その時のゴトフリーは、まるで迷子になってしまった子どものような顔をしていた。
(え……何。どうしたの……?)
アリスはこれまでに彼と交わした会話の内容を思い出して、引っかかった部分を尋ねた。
「……えっと、あ。そうだ。ゴトフリーは、ブレンダンさんは、特に嫌だってこと?」
疑問に感じた部分を質問したアリスに、ゴトフリーはゆっくりと頷いた。
「……アリスはこんな事を言ってしまうのは情けないけど、俺は同期の中でブレンダンとリカルドには絶対に敵わないんだ……あいつらは、最初から特別だから。だから、今日……アリスとあいつが一緒に居るところを見て、理性を失くしてしまった……本当にごめん。俺の問題なんだけど、アリスを巻き込んでしまった」
どうやら今日のアリスは、そうしようとしてそうした訳ではなかったが、ゴトフリーが一番触れて欲しくないと思った部分に触れてしまったらしい。

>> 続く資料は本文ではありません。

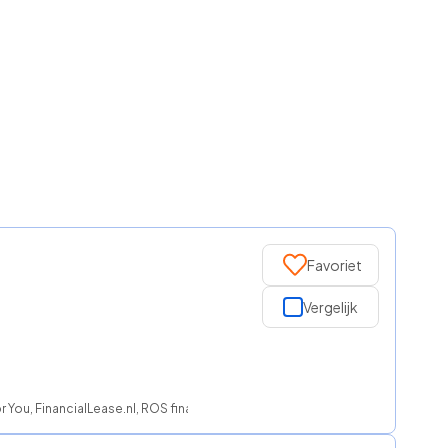
Favoriet
Vergelijk
 You, FinancialLease.nl, ROS finance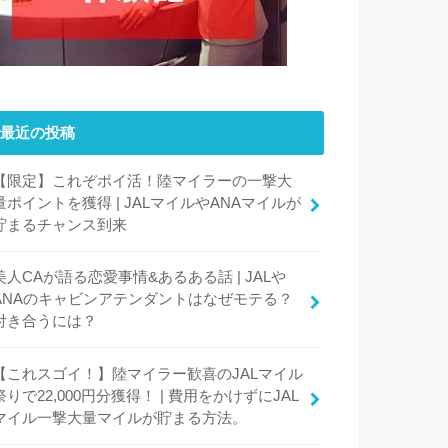
最近の投稿
【限定】これぞポイ活！陸マイラーの一撃大
量ポイントを獲得 | JALマイルやANAマイルが
貯まるチャンス到来
美人CAが語る恋愛事情&あるある話 | JALや
ANAのキャビンアテンダントはなぜモテる？
付き合うには？
【これスゴイ！】陸マイラー歓喜のJALマイル
祭りで22,000円分獲得！ | 費用をかけずにJAL
マイル一撃大量マイルが貯まる方法。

(私が悪いんだ……ゴトフリーは、嫉妬深いところがあるって何度か聞いたことがあったのに)
もちろんこれまでに恋愛の経験値がまったくないアリスは、こうした時の最適解はわからないが、こんな風にお互いの勘違いで喧嘩したのなら、早々に仲直りした方が良いことくらいはわかっていた。
「……ゴトフリー。あのね、ゴトフリーが一番嫌だと思うことしてしまって、本当にごめんね……仲直りしたいな。して良い?」
そう言ってちゅっと彼の鼻の上にキスをすると、嬉しそうにゴトフリーはゆっくり頷いてくれた。
「アリス。怒っていないの? 俺は、あんなことしたのに……」
おずおずとして、ゴトフリーは聞いた。いつもは余裕がある彼らしくない行動に、アリスは微笑ましく思いふふっと笑ってしまった。
そう言って落ち込んでしまったゴトフリーは、普段ならばきっとアリスの気持ちを考えないような、あんなことはしないと信じられる。
今回は不用意に彼の一番して欲しくなかったことをした自分が悪かったんだと、素直に思えた。
「……もしも、ゴトフリー以外の人が私にあんなことしたら、今頃、近くの騎士団詰め所に駆け込んでるとこだよ」
「うん。そうだよな……」
冗談交じりに言ったのに真剣な顔をしたまま、ぎゅっと膝の上で手を握ってゴトフリーは項垂れた。
蜂蜜色の髪の毛に、アリスは黙ってキスをした。そうして、情けない顔を上げたその唇にも。